Des magasins pillés par l'armée russe

Dans plusieurs autres villages, au nord de Kherson, témoignent là-aussi des victimes de tortures, comme cet homme tabassé, tué, au cœur de Lotskyne. C’est un groupe d’ados qui raconte : "Bien sûr qu’on le connaissait, il était professeur ici, dans la commune." 

Plus au nord, à Bachtanka, un centre accueille les civils fuyant les villages de la région, tombés aux mains des Russes.Tatiana a quitté le sien, Snihourivka, occupé depuis un mois : "Quand ils sont arrivés, ils ont pillé nos magasins, et nous ont apporté à manger, nous qui nous terrions dans les caves. Les enfants étaient contents, alors on a rien dit. Ils voulaient nous faire croire qu’ils étaient de bonnes personnes. Mais tout ça, c’est du pipeau".

▶ [LIGNES DE DONNÉES]:
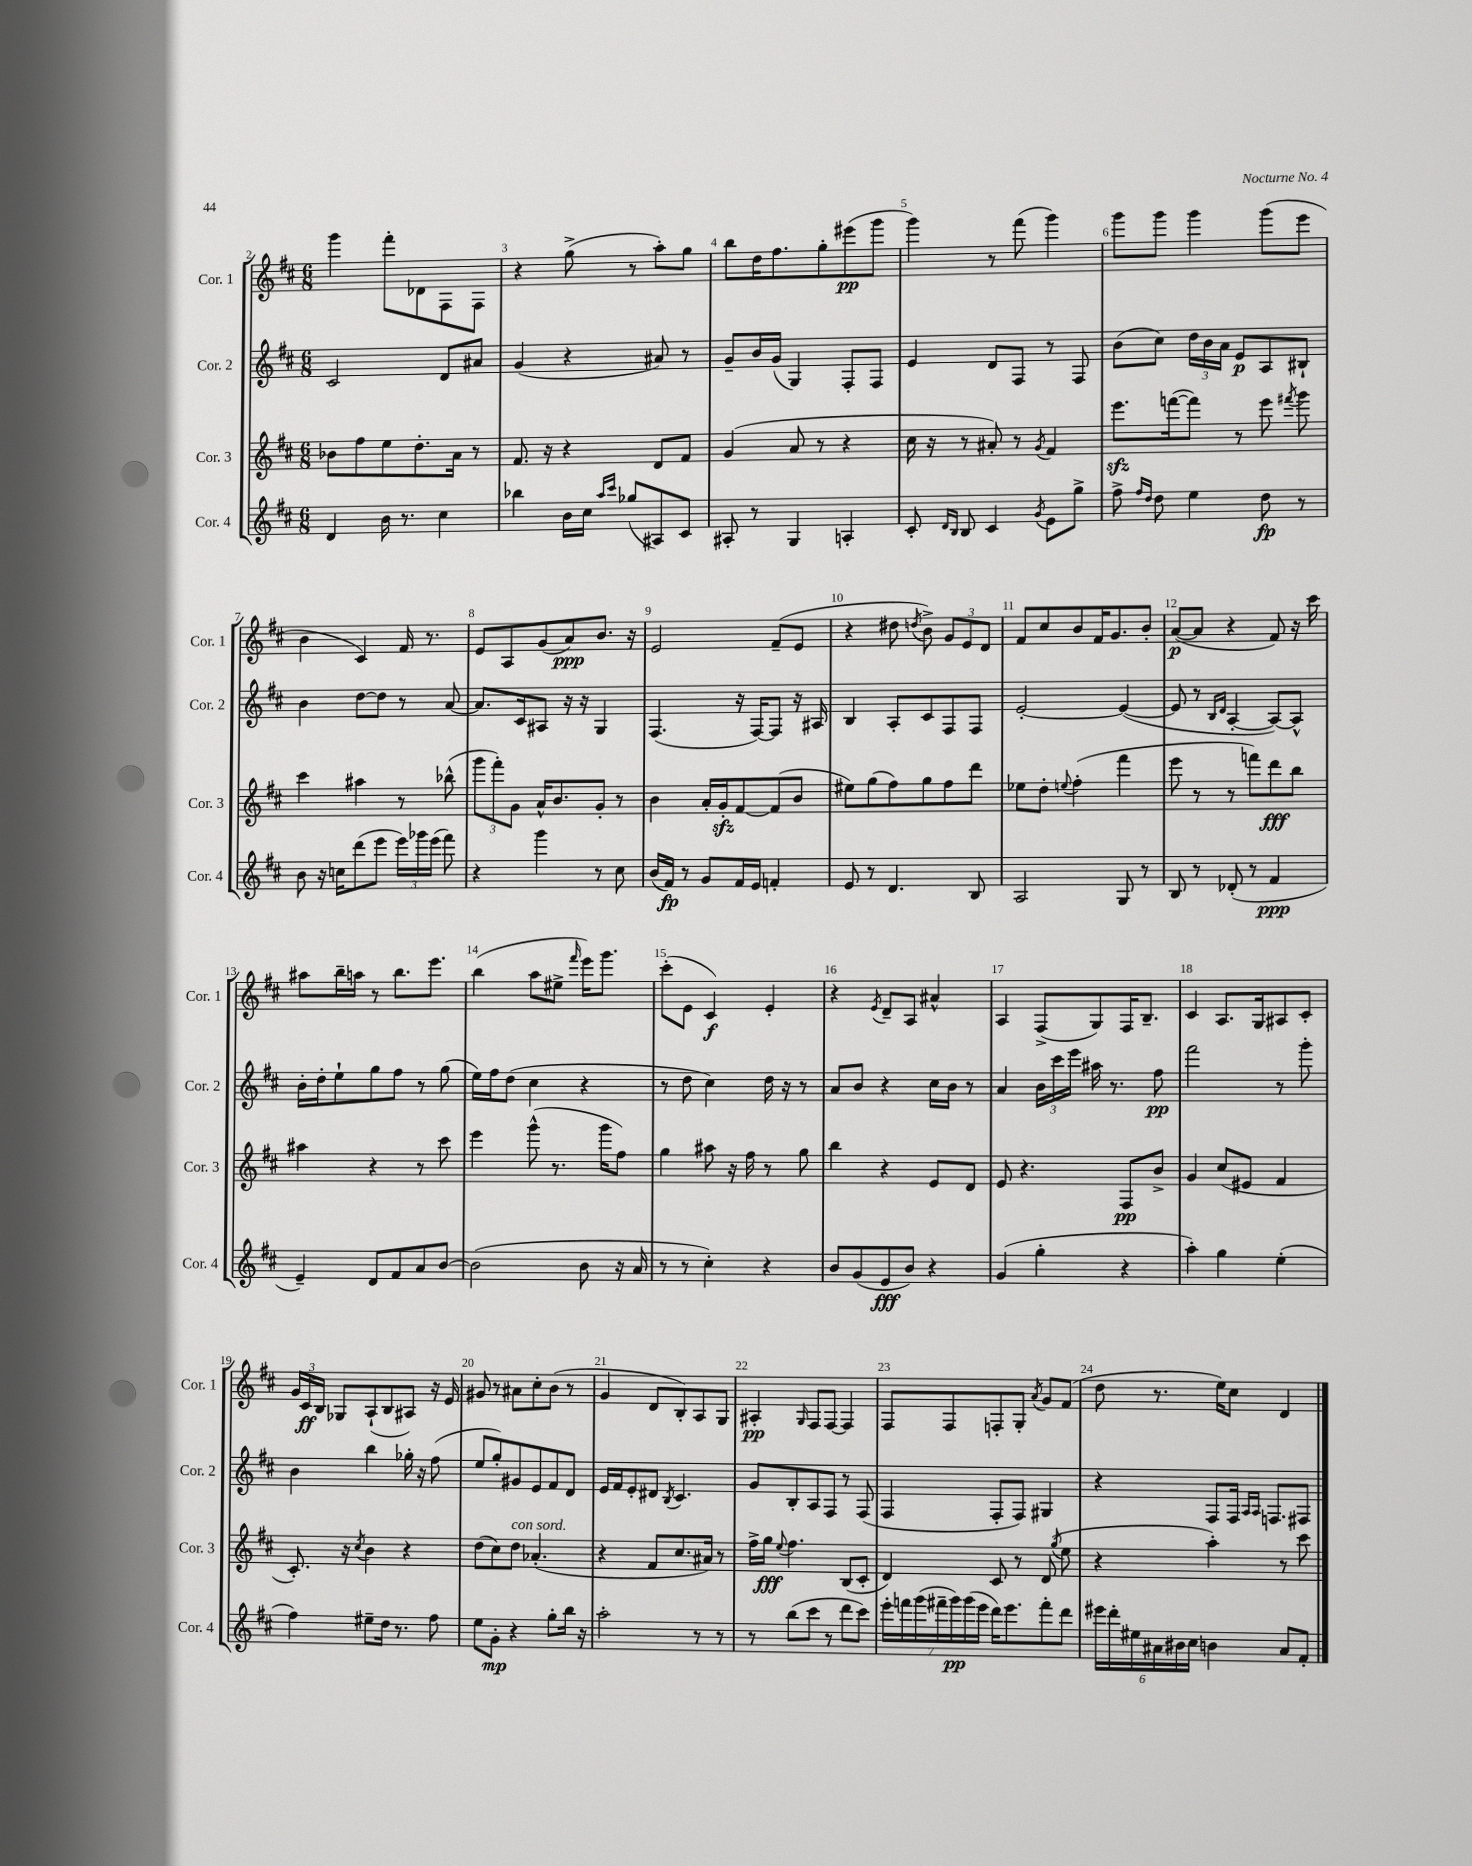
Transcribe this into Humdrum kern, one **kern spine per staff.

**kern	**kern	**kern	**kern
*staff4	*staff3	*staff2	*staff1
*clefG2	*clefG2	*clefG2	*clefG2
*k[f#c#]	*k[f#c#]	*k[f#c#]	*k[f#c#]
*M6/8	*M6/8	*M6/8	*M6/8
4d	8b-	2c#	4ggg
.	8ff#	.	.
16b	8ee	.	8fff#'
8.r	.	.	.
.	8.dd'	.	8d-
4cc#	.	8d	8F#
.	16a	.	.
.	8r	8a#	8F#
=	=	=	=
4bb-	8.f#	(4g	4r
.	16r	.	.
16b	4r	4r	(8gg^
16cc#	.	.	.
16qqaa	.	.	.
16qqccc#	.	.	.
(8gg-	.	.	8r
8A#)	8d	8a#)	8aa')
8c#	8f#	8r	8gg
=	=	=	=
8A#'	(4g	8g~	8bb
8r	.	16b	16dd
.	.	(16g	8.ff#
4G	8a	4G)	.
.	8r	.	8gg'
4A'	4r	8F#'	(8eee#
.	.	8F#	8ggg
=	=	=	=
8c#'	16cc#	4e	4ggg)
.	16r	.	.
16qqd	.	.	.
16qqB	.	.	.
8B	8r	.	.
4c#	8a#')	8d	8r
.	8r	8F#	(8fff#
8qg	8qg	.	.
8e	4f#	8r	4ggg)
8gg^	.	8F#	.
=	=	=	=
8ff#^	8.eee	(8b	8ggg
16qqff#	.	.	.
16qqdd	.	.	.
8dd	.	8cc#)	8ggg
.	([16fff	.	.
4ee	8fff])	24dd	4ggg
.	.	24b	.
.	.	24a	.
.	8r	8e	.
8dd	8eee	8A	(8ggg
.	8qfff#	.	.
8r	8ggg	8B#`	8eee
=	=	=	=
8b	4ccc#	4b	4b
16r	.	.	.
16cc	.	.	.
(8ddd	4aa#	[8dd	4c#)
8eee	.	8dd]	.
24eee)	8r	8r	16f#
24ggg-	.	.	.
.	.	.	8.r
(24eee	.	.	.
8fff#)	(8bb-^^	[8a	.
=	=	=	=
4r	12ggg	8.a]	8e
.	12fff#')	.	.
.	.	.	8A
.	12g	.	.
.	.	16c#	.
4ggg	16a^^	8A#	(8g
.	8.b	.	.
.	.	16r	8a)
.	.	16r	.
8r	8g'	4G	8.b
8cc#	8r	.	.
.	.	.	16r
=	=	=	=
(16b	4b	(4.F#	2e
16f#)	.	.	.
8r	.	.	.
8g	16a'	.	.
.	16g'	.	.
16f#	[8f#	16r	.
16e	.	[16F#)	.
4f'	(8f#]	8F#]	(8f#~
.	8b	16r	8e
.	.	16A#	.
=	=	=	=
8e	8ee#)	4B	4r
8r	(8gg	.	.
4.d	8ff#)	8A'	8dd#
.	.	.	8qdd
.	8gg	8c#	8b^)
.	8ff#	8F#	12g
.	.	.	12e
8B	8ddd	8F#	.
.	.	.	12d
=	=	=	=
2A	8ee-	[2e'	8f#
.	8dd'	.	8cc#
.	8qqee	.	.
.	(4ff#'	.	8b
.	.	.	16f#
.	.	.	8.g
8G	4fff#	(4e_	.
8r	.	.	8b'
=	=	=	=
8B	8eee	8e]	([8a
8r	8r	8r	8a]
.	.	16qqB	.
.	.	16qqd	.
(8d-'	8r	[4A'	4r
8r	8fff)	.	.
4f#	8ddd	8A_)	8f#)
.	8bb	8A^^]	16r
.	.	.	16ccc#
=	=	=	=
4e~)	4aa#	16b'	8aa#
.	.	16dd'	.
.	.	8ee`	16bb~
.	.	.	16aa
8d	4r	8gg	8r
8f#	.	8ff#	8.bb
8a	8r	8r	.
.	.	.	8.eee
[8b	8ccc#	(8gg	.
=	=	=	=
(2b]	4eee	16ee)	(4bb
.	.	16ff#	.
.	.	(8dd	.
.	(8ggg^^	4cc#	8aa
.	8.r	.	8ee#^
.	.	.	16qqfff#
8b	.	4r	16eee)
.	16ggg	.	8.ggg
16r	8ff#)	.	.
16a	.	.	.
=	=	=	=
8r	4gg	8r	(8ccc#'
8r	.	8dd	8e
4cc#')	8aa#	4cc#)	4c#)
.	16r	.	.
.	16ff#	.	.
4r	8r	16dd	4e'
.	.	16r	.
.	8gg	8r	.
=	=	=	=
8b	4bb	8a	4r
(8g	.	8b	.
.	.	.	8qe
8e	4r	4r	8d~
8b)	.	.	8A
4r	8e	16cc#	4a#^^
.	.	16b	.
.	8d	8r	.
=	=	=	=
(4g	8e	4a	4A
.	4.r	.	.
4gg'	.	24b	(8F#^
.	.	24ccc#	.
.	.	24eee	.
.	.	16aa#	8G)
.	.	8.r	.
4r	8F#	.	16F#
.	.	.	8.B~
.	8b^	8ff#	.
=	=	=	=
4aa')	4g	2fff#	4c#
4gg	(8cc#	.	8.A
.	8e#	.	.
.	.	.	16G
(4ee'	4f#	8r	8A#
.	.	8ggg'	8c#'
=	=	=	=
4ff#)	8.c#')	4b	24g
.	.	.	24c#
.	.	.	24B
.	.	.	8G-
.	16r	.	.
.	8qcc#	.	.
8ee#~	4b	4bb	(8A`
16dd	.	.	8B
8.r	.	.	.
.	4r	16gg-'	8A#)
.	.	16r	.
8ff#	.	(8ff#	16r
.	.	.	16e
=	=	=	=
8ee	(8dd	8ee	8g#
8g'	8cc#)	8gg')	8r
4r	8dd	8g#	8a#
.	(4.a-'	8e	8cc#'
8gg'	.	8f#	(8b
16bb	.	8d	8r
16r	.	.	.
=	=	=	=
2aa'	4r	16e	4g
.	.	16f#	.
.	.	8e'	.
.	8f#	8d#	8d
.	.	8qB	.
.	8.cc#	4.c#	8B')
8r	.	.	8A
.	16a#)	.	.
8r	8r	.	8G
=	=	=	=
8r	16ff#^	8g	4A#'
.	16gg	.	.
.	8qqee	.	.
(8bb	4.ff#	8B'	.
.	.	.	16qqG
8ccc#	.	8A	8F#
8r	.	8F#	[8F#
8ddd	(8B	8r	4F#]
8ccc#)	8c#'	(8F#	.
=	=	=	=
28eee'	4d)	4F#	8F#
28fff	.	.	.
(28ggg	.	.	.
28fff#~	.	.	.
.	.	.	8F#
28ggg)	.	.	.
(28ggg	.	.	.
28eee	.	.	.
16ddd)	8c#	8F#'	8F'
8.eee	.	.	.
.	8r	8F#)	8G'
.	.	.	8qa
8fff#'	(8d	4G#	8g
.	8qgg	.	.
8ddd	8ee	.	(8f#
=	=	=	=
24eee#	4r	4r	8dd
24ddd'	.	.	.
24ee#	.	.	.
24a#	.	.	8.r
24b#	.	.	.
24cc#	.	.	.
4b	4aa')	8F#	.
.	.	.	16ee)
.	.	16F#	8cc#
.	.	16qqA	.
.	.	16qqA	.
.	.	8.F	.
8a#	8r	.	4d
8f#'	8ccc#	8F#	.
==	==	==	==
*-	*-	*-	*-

▶ [CONSIGNES]:
- 1) Répondez aux questions suivantes d'après l'extrait sur les villages au nord de Kherson.
(a) Qui parle de l'homme tué à Lotskyne ?
(b) Quelle profession cet homme exerçait-il ?
(c) Depuis combien de temps Snihourivka est-il occupé ?
- 2) Relevez tous les noms de lieux mentionnés dans l'extrait sur les villages au nord de Kherson.
- 3) Prolongez l'extrait sur les villages au nord de Kherson à partir de sa dernière phrase.
Les lignes de données proviennent d'une source distincte de l'extrait.

▶ [RÉPONSES ATTENDUES]:
- 1)
(a) Un groupe d'adolescents.
(b) Il était professeur dans la commune.
(c) Depuis un mois.

- 2) Kherson, Lotskyne, Bachtanka, Snihourivka

- 3)
Tatiana vit dans un centre d'accueil à Bachtanka (Ukraine), depuis qu'elle a fui son village occupé par l'armée russe.  (AGATHE MAHUET / RADIO FRANCE)

Dans l’appartement de la mère de Tatiana, il n’y a plus de toit, plus de fenêtres. Et sa voisine est morte, tuée par des éclats d’obus. Elle vit maintenant à 60 km de chez elle et ne rentrera pas dans son village, tant que l'armée russe sera là.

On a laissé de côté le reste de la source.